La nueva rapacidad económica de aquí te pillo y aquí te mato y más vale pájaro en mano que ciento volando ha ilusionado a más de uno de poder hacer las cosas a su manera sin necesidad, ¡faltaría más!, de tener que pedir permiso al sindicato. Los resultados poco a poco están saliendo a la luz: corporativismo, jungla salarial, nuevas formas de lucha (la que podríamos llamar la huelga chantaje, en la que, como decía el líder de la UIL, Benvenuto, el " ciudadano se convierte en rehén de los huelguistas"), dificultades para acordar a medio plazo, imposibilidad de planificación racional, etcétera.

Sí, sí que se siente la necesidad del sindicato: que represente intereses generales, que negocie globalmente la retribución del trabajo y los tiempos de trabajo y descanso, que conquiste y reparta homogéneamente lo conquistado, que sea capaz de pactar y hacer cumplir lo pactado, que sea corresponsable de las grandes decisiones de política económica.

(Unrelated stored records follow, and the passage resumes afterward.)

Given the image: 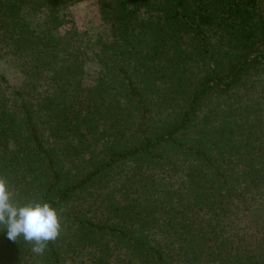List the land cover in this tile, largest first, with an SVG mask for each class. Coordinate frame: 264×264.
Wrapping results in <instances>:
<instances>
[{
    "label": "trees",
    "instance_id": "1",
    "mask_svg": "<svg viewBox=\"0 0 264 264\" xmlns=\"http://www.w3.org/2000/svg\"><path fill=\"white\" fill-rule=\"evenodd\" d=\"M86 1L0 0V178L61 223L0 264H264V0Z\"/></svg>",
    "mask_w": 264,
    "mask_h": 264
},
{
    "label": "clouds",
    "instance_id": "2",
    "mask_svg": "<svg viewBox=\"0 0 264 264\" xmlns=\"http://www.w3.org/2000/svg\"><path fill=\"white\" fill-rule=\"evenodd\" d=\"M60 227L55 207L48 202L16 201L6 180L0 178V229L6 231L7 239L22 237L33 245V252L42 254L47 243L58 237Z\"/></svg>",
    "mask_w": 264,
    "mask_h": 264
},
{
    "label": "rangeland",
    "instance_id": "3",
    "mask_svg": "<svg viewBox=\"0 0 264 264\" xmlns=\"http://www.w3.org/2000/svg\"><path fill=\"white\" fill-rule=\"evenodd\" d=\"M95 2V0H87L86 2L71 6L68 11L73 21L81 30H87L93 34H97L102 31L104 32L105 30V25L102 24L101 19L98 17L97 4ZM89 53L90 51H88L87 54ZM0 68L2 69L1 65ZM4 72L8 79L9 87H16L20 84L22 77L18 71L6 68ZM89 74H91L90 76H93L92 65L89 68Z\"/></svg>",
    "mask_w": 264,
    "mask_h": 264
}]
</instances>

Y si esto empieza a sentirse en un país como Italia, donde, como ya decíamos, al menos 10 millones de trabajadores están afiliados a sindicatos de clase, ¿qué habría, ¡por Dios!, que oír en España? Si sectores del capitalismo avanzado sospechan ya todo esto y consideran a las centrales sindicales destinatarias de estima y protección, ¿qué creemos que sería necesario, justo y equitativo escuchar en nuestros propios pagos?

Es posible que más que recordar tercamente la debilidad del sindicato conviniera promover su reforzamiento. Quizá en vez de comentar irónicamente sus deficiencias estructurales fuera necesario tributarle público homenaje por su cabal comportamiento desde los Pactos de la Moncloa, o puede que ya haya llegado la hora de recordar que la central sindical es corresponsable directo de, al parecer, el primer activo de la política económica: la permanente lucha contra la inflación.

Temo a veces que señores muy instruidos, investidos de un cierto iluminismo económico, piensen que la solución está siempre en el manual y que desde un despacho, con tesón y refinada inteligencia, se puede modificar la realidad, y por ello, cuando una realidad tan impertinente como el paro no se modifica, o se sorprenden, o la olvidan, o reniegan de ella.

A mí se me antoja bastante dificil acometer, con razonables expectativas de éxito, todos estos problemas al margen de la decidida voluntad del sindicato, para lo cual a lo mejor se deba hasta cometer el tamaño disparate de infringir el manual. Aunque, claro, el problema es saber si se considera al sindicato pieza esencial del sistema, elemento imprescindible para realizar una política social de corte progresista y motor de vertebración e integración social o, por el contrario, se le considera un dinosaurio. Porque en el caso de que se le considere un dinosaurio, apaga y vámonos.

Marcos Peña Pinto es agregado laboral de la Embajada de España en Roma.